WRITTEN TASK
Write out each of the following lines word for word, keeping every character, symbol and mark unchanged.
[[ DATA EXTRACTS, beginning ]]
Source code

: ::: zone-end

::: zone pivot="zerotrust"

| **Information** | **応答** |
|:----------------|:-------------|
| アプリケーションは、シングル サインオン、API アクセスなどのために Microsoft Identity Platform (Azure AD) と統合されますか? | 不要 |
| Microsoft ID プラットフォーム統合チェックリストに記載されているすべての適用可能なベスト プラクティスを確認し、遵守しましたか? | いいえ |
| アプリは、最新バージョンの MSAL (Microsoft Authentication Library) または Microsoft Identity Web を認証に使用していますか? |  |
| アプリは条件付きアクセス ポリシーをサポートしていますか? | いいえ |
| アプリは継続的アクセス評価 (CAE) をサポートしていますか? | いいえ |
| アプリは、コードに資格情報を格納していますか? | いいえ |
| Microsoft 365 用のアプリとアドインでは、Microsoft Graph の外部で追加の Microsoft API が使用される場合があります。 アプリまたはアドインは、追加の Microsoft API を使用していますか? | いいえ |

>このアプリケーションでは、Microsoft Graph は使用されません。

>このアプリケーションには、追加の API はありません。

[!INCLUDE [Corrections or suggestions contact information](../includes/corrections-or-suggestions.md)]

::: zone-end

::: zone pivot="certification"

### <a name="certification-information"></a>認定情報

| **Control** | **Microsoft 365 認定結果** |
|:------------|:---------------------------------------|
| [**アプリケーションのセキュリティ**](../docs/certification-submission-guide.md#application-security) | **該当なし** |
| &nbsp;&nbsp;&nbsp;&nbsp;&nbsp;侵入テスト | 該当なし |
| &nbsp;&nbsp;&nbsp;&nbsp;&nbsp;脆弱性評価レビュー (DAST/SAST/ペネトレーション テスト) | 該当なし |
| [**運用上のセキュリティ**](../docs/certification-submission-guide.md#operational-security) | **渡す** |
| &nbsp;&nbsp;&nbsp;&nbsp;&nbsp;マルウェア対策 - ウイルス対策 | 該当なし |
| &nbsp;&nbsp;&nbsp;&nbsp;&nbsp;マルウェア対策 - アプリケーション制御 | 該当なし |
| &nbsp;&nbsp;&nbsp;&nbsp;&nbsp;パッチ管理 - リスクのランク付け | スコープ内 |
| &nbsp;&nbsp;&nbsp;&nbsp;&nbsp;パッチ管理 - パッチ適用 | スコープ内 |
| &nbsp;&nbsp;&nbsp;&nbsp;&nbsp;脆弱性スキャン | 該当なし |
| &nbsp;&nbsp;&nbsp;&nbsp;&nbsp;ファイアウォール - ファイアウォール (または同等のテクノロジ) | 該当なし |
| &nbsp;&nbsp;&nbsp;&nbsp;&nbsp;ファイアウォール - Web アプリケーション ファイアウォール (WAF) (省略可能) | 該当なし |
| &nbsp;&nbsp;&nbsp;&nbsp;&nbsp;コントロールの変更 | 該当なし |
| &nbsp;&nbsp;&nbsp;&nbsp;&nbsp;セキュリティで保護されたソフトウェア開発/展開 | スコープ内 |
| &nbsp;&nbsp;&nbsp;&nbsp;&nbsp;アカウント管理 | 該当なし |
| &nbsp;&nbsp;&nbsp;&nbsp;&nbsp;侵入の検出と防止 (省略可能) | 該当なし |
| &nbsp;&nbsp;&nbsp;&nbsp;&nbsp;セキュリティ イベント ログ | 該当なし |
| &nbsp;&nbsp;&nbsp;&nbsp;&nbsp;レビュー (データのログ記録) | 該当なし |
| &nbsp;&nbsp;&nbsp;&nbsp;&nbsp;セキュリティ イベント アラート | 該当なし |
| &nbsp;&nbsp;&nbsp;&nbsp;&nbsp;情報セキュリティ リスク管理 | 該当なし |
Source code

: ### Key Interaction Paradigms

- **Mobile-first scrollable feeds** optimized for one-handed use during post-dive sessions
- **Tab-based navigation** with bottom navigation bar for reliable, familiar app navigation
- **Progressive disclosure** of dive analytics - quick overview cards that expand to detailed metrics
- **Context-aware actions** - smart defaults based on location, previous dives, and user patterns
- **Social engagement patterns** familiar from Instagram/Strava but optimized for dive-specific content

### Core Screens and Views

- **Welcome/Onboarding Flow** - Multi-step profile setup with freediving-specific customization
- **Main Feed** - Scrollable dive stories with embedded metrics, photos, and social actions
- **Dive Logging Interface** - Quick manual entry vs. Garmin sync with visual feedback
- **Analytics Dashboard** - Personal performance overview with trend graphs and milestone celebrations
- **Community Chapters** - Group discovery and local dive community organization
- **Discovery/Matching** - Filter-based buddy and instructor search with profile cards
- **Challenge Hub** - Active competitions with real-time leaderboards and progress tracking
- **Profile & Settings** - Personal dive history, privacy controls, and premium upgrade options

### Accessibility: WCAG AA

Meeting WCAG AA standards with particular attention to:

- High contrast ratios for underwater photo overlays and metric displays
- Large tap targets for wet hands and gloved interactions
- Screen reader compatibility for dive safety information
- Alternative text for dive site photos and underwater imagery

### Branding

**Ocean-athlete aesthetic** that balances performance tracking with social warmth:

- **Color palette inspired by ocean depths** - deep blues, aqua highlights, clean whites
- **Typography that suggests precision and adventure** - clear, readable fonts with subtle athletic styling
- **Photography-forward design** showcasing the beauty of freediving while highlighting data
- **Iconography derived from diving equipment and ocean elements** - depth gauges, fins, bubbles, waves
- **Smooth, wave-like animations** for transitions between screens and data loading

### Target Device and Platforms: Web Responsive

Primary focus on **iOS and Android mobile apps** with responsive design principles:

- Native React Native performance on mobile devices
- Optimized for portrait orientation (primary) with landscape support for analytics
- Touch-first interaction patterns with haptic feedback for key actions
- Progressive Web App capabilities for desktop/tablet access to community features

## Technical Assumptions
[[ DATA EXTRACTS, end ]]
WRITTEN SOLUTION
Source code

: ::: zone-end

::: zone pivot="zerotrust"

| **Information** | **応答** |
|:----------------|:-------------|
| アプリケーションは、シングル サインオン、API アクセスなどのために Microsoft Identity Platform (Azure AD) と統合されますか? | 不要 |
| Microsoft ID プラットフォーム統合チェックリストに記載されているすべての適用可能なベスト プラクティスを確認し、遵守しましたか? | いいえ |
| アプリは、最新バージョンの MSAL (Microsoft Authentication Library) または Microsoft Identity Web を認証に使用していますか? |  |
| アプリは条件付きアクセス ポリシーをサポートしていますか? | いいえ |
| アプリは継続的アクセス評価 (CAE) をサポートしていますか? | いいえ |
| アプリは、コードに資格情報を格納していますか? | いいえ |
| Microsoft 365 用のアプリとアドインでは、Microsoft Graph の外部で追加の Microsoft API が使用される場合があります。 アプリまたはアドインは、追加の Microsoft API を使用していますか? | いいえ |

>このアプリケーションでは、Microsoft Graph は使用されません。

>このアプリケーションには、追加の API はありません。

[!INCLUDE [Corrections or suggestions contact information](../includes/corrections-or-suggestions.md)]

::: zone-end

::: zone pivot="certification"

### <a name="certification-information"></a>認定情報

| **Control** | **Microsoft 365 認定結果** |
|:------------|:---------------------------------------|
| [**アプリケーションのセキュリティ**](../docs/certification-submission-guide.md#application-security) | **該当なし** |
| &nbsp;&nbsp;&nbsp;&nbsp;&nbsp;侵入テスト | 該当なし |
| &nbsp;&nbsp;&nbsp;&nbsp;&nbsp;脆弱性評価レビュー (DAST/SAST/ペネトレーション テスト) | 該当なし |
| [**運用上のセキュリティ**](../docs/certification-submission-guide.md#operational-security) | **渡す** |
| &nbsp;&nbsp;&nbsp;&nbsp;&nbsp;マルウェア対策 - ウイルス対策 | 該当なし |
| &nbsp;&nbsp;&nbsp;&nbsp;&nbsp;マルウェア対策 - アプリケーション制御 | 該当なし |
| &nbsp;&nbsp;&nbsp;&nbsp;&nbsp;パッチ管理 - リスクのランク付け | スコープ内 |
| &nbsp;&nbsp;&nbsp;&nbsp;&nbsp;パッチ管理 - パッチ適用 | スコープ内 |
| &nbsp;&nbsp;&nbsp;&nbsp;&nbsp;脆弱性スキャン | 該当なし |
| &nbsp;&nbsp;&nbsp;&nbsp;&nbsp;ファイアウォール - ファイアウォール (または同等のテクノロジ) | 該当なし |
| &nbsp;&nbsp;&nbsp;&nbsp;&nbsp;ファイアウォール - Web アプリケーション ファイアウォール (WAF) (省略可能) | 該当なし |
| &nbsp;&nbsp;&nbsp;&nbsp;&nbsp;コントロールの変更 | 該当なし |
| &nbsp;&nbsp;&nbsp;&nbsp;&nbsp;セキュリティで保護されたソフトウェア開発/展開 | スコープ内 |
| &nbsp;&nbsp;&nbsp;&nbsp;&nbsp;アカウント管理 | 該当なし |
| &nbsp;&nbsp;&nbsp;&nbsp;&nbsp;侵入の検出と防止 (省略可能) | 該当なし |
| &nbsp;&nbsp;&nbsp;&nbsp;&nbsp;セキュリティ イベント ログ | 該当なし |
| &nbsp;&nbsp;&nbsp;&nbsp;&nbsp;レビュー (データのログ記録) | 該当なし |
| &nbsp;&nbsp;&nbsp;&nbsp;&nbsp;セキュリティ イベント アラート | 該当なし |
| &nbsp;&nbsp;&nbsp;&nbsp;&nbsp;情報セキュリティ リスク管理 | 該当なし |
Source code

: ### Key Interaction Paradigms

- **Mobile-first scrollable feeds** optimized for one-handed use during post-dive sessions
- **Tab-based navigation** with bottom navigation bar for reliable, familiar app navigation
- **Progressive disclosure** of dive analytics - quick overview cards that expand to detailed metrics
- **Context-aware actions** - smart defaults based on location, previous dives, and user patterns
- **Social engagement patterns** familiar from Instagram/Strava but optimized for dive-specific content

### Core Screens and Views

- **Welcome/Onboarding Flow** - Multi-step profile setup with freediving-specific customization
- **Main Feed** - Scrollable dive stories with embedded metrics, photos, and social actions
- **Dive Logging Interface** - Quick manual entry vs. Garmin sync with visual feedback
- **Analytics Dashboard** - Personal performance overview with trend graphs and milestone celebrations
- **Community Chapters** - Group discovery and local dive community organization
- **Discovery/Matching** - Filter-based buddy and instructor search with profile cards
- **Challenge Hub** - Active competitions with real-time leaderboards and progress tracking
- **Profile & Settings** - Personal dive history, privacy controls, and premium upgrade options

### Accessibility: WCAG AA

Meeting WCAG AA standards with particular attention to:

- High contrast ratios for underwater photo overlays and metric displays
- Large tap targets for wet hands and gloved interactions
- Screen reader compatibility for dive safety information
- Alternative text for dive site photos and underwater imagery

### Branding

**Ocean-athlete aesthetic** that balances performance tracking with social warmth:

- **Color palette inspired by ocean depths** - deep blues, aqua highlights, clean whites
- **Typography that suggests precision and adventure** - clear, readable fonts with subtle athletic styling
- **Photography-forward design** showcasing the beauty of freediving while highlighting data
- **Iconography derived from diving equipment and ocean elements** - depth gauges, fins, bubbles, waves
- **Smooth, wave-like animations** for transitions between screens and data loading

### Target Device and Platforms: Web Responsive

Primary focus on **iOS and Android mobile apps** with responsive design principles:

- Native React Native performance on mobile devices
- Optimized for portrait orientation (primary) with landscape support for analytics
- Touch-first interaction patterns with haptic feedback for key actions
- Progressive Web App capabilities for desktop/tablet access to community features

## Technical Assumptions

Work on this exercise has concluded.